What did @kellycaspersonmd actually say?
Dr. Casperson makes two core arguments here. First, that perimenopausal women can benefit from testosterone alone, without estrogen or progesterone, for symptoms like fatigue, brain fog, and body composition changes. Second, she pushes back on the conventional view that testosterone stays relatively stable after menopause, saying "not in my experience" and suggesting many perimenopausal women already have low testosterone before estrogen drops sharply.
She also briefly addresses breast cancer survivors, noting she starts them on a "standard dose" and titrates carefully. This is a meaningful clinical point, not a throwaway comment, because testosterone in breast cancer survivors is one of the more contested areas in women's hormonal health. She's not claiming testosterone cures anything, which is worth noting upfront.
Does the science back this up?
Partly, but it's more complicated than the video suggests. The evidence for testosterone improving libido in postmenopausal women is actually reasonably strong. Davis et al. (2019, The Lancet Diabetes and Endocrinology) conducted a systematic review and meta-analysis of 36 trials and found testosterone significantly improved sexual function in postmenopausal women. That part of the argument has real backing.
The claim that testosterone can fall early in perimenopause, before estrogen, is more debated. The Penn Ovarian Aging Study (Freeman et al., 2007, Human Reproduction) tracked hormone levels longitudinally and found testosterone decline is gradual and variable across the menopausal transition, not a cliff drop like estrogen. Some women do show low testosterone in early perimenopause. But the idea that the conventional graph is simply wrong overstates the heterogeneity in the data.
On breast cancer survivors, a 2021 pilot study by Glaser et al. (Maturitas) suggested subcutaneous testosterone may not increase breast cancer recurrence risk, but sample sizes were small and follow-up limited. This is not settled science.
What did they get wrong (or right)?
She gets credit for one thing most social media hormone content gets wrong: she explicitly says testosterone is "not all about sexual function" and frames it around quality of life and body composition. That framing is consistent with the literature. Davis et al. (2019) documented effects on wellbeing beyond libido, though those secondary outcomes had wider confidence intervals.

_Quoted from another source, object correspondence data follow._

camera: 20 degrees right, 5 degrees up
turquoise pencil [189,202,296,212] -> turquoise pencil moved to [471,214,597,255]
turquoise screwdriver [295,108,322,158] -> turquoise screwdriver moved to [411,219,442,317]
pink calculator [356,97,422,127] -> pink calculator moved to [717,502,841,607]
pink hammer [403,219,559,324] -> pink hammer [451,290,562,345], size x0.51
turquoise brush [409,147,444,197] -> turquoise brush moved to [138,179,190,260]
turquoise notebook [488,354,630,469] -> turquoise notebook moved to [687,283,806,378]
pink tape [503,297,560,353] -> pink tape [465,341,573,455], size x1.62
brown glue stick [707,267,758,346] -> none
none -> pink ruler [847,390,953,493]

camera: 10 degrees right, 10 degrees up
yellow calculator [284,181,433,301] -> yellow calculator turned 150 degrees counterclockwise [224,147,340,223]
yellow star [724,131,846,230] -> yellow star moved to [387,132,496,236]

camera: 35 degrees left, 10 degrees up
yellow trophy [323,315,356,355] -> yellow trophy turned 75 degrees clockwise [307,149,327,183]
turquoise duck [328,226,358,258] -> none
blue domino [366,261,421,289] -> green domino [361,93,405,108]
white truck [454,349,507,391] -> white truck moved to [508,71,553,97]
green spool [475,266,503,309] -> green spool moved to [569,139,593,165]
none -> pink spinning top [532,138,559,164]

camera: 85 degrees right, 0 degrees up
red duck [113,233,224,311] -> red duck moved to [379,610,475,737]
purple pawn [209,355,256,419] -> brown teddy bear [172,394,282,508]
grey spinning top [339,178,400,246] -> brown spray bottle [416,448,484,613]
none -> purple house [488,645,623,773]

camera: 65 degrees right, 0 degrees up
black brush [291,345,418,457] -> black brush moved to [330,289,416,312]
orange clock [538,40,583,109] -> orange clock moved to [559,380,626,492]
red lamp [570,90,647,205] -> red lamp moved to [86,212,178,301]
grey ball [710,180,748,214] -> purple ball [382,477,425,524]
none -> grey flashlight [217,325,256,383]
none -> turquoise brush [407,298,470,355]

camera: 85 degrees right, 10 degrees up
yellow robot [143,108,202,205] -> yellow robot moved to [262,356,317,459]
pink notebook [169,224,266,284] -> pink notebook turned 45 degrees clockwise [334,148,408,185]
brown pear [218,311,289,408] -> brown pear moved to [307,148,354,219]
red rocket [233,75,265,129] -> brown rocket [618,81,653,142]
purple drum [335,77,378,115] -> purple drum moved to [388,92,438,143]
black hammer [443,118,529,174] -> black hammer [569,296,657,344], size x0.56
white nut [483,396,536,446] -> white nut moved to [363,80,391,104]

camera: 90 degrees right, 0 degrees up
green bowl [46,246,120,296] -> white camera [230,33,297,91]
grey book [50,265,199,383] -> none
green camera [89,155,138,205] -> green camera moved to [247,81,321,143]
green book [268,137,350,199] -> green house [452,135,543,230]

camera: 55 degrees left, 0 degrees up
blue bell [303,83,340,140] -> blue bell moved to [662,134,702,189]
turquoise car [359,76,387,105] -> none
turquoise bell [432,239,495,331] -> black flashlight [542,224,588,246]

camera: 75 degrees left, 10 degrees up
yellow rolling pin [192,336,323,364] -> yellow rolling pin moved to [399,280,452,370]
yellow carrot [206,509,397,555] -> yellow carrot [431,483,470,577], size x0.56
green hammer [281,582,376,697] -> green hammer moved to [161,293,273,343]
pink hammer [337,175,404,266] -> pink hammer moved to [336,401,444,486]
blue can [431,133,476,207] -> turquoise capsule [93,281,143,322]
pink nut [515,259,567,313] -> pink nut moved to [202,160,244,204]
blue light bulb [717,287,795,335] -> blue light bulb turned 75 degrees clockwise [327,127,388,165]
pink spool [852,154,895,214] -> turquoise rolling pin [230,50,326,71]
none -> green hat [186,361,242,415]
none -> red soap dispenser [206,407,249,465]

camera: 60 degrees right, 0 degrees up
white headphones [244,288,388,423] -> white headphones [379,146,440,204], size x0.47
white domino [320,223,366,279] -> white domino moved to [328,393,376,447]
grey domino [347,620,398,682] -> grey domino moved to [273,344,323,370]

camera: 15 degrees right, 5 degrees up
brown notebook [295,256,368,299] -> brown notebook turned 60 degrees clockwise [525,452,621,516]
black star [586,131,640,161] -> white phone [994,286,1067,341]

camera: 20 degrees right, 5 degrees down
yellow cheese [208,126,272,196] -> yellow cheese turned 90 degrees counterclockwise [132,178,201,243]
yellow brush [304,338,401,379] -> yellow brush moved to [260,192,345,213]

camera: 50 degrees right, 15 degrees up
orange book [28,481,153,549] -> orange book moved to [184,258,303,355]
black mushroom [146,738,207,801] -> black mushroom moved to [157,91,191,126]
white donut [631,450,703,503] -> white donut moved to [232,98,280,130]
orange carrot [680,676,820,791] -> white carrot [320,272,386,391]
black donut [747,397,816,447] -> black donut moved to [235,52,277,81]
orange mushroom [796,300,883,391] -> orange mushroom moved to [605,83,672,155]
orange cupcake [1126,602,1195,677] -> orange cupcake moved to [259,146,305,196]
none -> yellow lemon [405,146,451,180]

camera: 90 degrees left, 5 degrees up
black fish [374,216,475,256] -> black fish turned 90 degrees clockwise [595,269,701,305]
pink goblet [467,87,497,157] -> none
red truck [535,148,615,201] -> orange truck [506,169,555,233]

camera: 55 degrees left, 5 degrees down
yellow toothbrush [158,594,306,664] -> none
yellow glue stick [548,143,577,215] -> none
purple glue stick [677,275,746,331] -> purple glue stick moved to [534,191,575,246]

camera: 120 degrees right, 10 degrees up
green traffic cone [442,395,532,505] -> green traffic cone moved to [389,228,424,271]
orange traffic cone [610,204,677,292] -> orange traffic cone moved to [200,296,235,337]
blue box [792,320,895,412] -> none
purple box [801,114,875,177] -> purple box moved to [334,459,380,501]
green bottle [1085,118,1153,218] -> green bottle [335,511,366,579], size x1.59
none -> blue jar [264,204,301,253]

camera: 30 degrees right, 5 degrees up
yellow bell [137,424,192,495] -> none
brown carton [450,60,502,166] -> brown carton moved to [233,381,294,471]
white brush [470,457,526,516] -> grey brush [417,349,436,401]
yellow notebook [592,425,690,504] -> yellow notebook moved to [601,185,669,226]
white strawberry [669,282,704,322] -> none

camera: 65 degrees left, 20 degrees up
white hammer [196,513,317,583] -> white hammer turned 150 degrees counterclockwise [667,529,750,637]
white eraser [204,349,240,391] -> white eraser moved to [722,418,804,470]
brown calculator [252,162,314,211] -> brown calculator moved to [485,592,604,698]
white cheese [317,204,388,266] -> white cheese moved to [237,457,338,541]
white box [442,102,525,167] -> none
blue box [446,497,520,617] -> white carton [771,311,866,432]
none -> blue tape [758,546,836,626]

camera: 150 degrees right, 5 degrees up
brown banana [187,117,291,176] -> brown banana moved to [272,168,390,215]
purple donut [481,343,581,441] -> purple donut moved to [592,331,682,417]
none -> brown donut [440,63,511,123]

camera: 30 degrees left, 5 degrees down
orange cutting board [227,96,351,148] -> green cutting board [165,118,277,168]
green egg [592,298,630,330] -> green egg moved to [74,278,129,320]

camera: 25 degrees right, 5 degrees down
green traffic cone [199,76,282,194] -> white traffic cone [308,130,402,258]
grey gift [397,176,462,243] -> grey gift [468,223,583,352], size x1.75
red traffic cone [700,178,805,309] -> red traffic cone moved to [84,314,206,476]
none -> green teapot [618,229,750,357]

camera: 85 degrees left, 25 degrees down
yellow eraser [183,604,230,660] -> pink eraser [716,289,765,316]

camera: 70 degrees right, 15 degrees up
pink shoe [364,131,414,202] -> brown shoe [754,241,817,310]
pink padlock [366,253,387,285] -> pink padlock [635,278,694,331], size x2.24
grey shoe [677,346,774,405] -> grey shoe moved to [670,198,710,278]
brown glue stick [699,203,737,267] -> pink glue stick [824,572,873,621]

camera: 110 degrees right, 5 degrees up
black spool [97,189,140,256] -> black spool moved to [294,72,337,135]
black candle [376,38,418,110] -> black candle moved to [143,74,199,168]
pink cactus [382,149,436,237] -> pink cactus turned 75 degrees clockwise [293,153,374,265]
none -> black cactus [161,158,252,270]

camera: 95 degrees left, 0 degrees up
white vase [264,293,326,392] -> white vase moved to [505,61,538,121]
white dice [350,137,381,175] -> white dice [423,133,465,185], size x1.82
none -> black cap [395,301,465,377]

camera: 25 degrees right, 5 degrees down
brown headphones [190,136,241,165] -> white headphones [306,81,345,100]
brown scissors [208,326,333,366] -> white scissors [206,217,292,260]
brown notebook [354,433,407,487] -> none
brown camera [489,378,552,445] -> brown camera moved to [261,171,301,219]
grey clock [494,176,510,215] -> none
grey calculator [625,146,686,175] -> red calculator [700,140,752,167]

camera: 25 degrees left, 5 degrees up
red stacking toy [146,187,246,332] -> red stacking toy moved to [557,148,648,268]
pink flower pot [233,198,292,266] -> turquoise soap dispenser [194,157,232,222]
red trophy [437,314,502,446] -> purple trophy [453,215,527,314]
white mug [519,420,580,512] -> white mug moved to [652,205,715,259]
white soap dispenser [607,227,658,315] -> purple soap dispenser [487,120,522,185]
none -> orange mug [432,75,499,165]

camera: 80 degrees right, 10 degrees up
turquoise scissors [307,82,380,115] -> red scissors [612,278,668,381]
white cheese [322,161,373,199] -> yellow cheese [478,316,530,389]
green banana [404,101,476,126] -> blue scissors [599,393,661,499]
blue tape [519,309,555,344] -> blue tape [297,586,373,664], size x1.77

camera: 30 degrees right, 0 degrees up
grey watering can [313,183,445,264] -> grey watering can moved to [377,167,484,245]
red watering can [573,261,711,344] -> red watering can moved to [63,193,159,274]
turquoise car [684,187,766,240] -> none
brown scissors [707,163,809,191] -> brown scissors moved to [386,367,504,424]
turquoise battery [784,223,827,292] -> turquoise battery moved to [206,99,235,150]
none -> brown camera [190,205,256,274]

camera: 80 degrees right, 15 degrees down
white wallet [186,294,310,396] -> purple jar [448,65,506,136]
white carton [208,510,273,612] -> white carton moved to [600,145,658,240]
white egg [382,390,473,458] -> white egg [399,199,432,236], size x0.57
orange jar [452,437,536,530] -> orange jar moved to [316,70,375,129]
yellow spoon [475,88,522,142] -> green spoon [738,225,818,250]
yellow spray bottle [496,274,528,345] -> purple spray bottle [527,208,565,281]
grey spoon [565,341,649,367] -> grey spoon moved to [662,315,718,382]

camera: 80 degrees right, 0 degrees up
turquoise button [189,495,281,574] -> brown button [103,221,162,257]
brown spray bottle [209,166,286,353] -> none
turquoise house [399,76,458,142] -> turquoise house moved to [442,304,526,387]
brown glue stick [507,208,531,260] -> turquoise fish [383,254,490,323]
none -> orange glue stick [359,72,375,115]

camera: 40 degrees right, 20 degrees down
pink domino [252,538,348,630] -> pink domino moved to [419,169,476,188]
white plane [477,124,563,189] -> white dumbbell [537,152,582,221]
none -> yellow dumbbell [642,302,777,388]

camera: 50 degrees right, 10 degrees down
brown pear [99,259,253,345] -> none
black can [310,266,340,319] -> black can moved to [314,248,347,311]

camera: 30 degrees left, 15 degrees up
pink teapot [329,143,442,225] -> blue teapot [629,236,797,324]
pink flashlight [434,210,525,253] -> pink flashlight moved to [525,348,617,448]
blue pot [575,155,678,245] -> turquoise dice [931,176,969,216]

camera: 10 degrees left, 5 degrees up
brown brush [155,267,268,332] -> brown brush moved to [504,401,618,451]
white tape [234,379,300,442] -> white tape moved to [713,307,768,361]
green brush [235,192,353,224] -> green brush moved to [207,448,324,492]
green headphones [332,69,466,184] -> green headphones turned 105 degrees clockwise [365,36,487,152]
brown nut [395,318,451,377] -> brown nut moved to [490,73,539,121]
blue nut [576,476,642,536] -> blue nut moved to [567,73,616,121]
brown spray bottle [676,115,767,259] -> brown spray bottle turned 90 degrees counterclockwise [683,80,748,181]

Where she oversimplifies: the graph she dismisses, showing testosterone declining gradually rather than sharply, is actually what most population-level data show. Her clinical observation that many of her patients have low testosterone in early perimenopause is plausible and may reflect real selection bias in who seeks care, but it is not the same as saying the population-level data is wrong. Clinical experience is not epidemiology, and conflating the two is a common error in hormone content.
Her confidence about prescribing testosterone to breast cancer survivors without more caveats is the most medically sensitive moment in this clip. The Endocrine Society and NAMS both stop short of recommending testosterone as routine therapy in breast cancer survivors due to insufficient long-term safety data.
What should you actually know?
Testosterone therapy for women is not FDA-approved in the United States for any indication, full stop. The products used are either compounded or used off-label. That is not automatically a reason to avoid it, but it means dosing, formulation, and monitoring are not standardized the way they are for male testosterone therapy.
If you are perimenopausal and experiencing fatigue, brain fog, or changes in body composition, low testosterone is one possible contributor among several. Thyroid dysfunction, iron deficiency, sleep disorders, and mood conditions can produce identical symptom profiles. Testing total and free testosterone before treatment matters, but reference ranges for women are poorly validated, which complicates interpretation.
For breast cancer survivors specifically: talk to your oncologist before starting any hormone, including testosterone. Aromatization of testosterone to estrogen is a real physiological process that is not eliminated by using testosterone instead of estrogen directly. This is not a reason to never use it, but it is a reason to have a more detailed conversation than a podcast clip allows.